The industry's future won't be a competition between these categories. Instead, Ryan thinks the solution will be a fusion of all three.

“This fusion will result in a new generation of healthier food products, customizable to individual preferences. These advancements enhance food safety, as the controlled and sterile production environments eliminate the health risks associated with traditional slaughterhouses.

With the potential for more personalized nutritional profiles and improved cleanliness, the food industry is undergoing a transformative era that redefines how we produce and consume food.”

The Role of Equity in Ryan’s Investment Strategies

The Evolution of Equity in Recent Years

In the rapidly evolving landscape of early-stage investments, there have been significant shifts in funding structures and strategies. It brought more flexibility and better transparency to the cap table.

“Most deals at this very early stage start as SAFE notes and then get converted into equity at the first price round, usually the seed or series A.

I'm playing in the pre-seed phase, where there's good visibility at the cap table. There's a push towards having employee ownership and generous ESOP programs.”

Additionally, a significant change has emerged with the inclusion of small angel investors rolled up into a single Special Purpose Vehicle (SPV) on the cap table.

Empowering Founders Through Education

The process of educating founders about equity concepts and industry standards has a great impact on how they adopt specific tactics.

I have taken the initiative to introduce founders to concepts such as syndicate deals and SPVs. While many founders might not be aware of these innovative approaches initially, they often embrace the idea once introduced.

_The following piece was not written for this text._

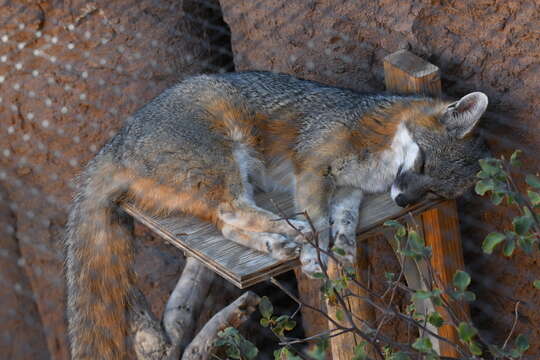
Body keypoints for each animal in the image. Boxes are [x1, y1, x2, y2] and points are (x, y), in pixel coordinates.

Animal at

"I've led some of these syndicate deals, like these roll-up deals. It's generally been me teaching the entrepreneurs about it, and once they learn about it, they love the idea. But it's something that only some founders know about.

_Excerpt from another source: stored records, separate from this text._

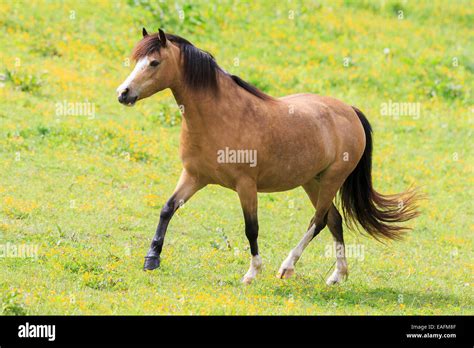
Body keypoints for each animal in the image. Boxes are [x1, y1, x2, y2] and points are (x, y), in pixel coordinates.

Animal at [116, 29, 420, 286]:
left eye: (154, 62)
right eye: (137, 60)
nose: (123, 93)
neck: (220, 116)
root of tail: (350, 111)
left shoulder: (246, 185)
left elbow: (251, 228)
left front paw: (252, 273)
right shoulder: (194, 176)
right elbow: (167, 209)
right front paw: (151, 259)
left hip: (332, 179)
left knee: (319, 221)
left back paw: (287, 267)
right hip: (312, 181)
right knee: (334, 220)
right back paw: (337, 276)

I would love to see it included as a topic for founders in more accelerators and startup programs. I don't expect them to know it, but I would like them to know it."

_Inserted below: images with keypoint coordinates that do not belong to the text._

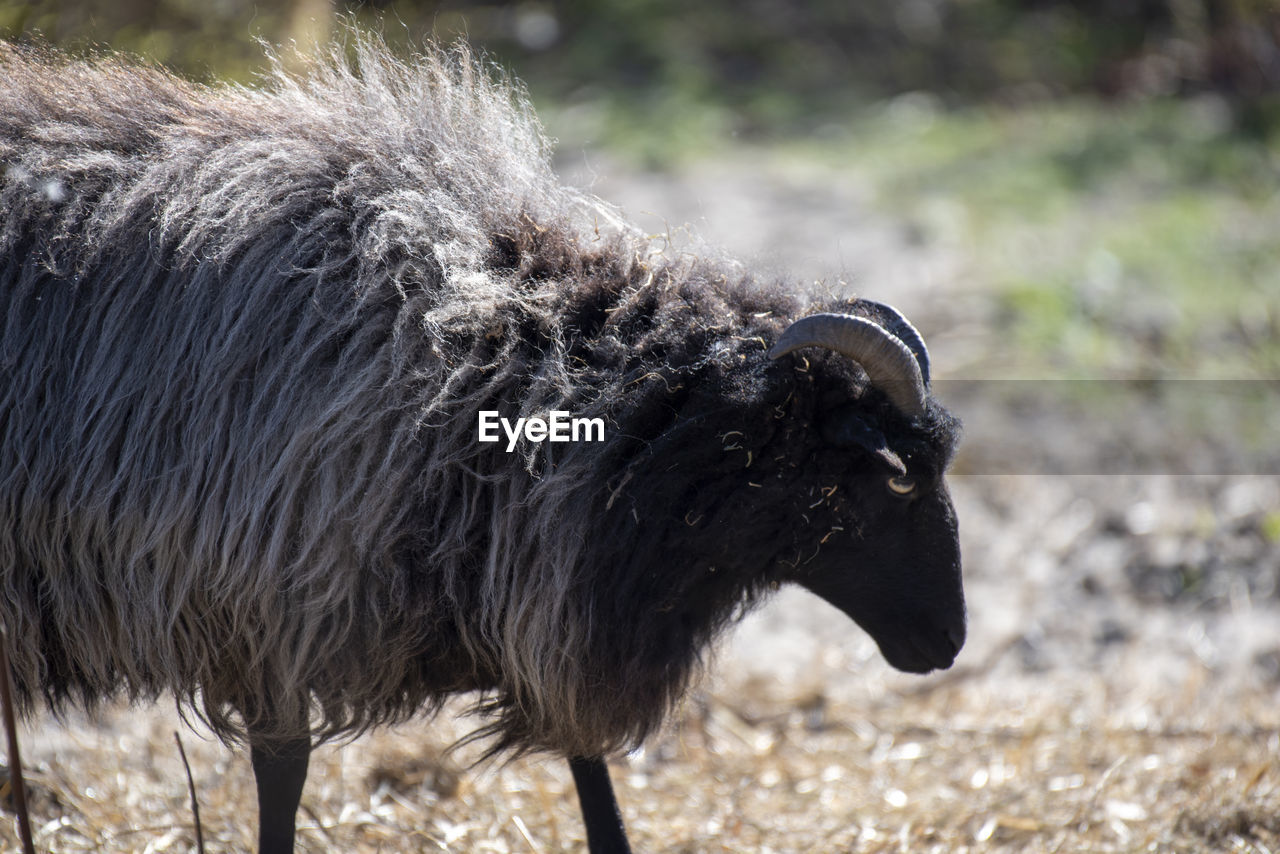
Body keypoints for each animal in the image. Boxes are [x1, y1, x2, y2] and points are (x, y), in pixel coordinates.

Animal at [0, 35, 962, 854]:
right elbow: (284, 771)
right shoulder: (269, 597)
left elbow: (588, 767)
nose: (947, 642)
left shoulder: (526, 585)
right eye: (893, 477)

Nurturing Meaningful Connections and Guidance

For founders seeking early-stage investments, establishing connections with reputable angels can play a massive role. Experienced investors offer valuable guidance and play a pivotal role in introducing startups to larger financing opportunities.

"I believe in getting well-connected investors with good reputations involved early.

Engaging with networks of investors, like those in specific industry groups or accelerators, can help founders tap into valuable expertise and make strategic connections that could shape the trajectory of their startups.”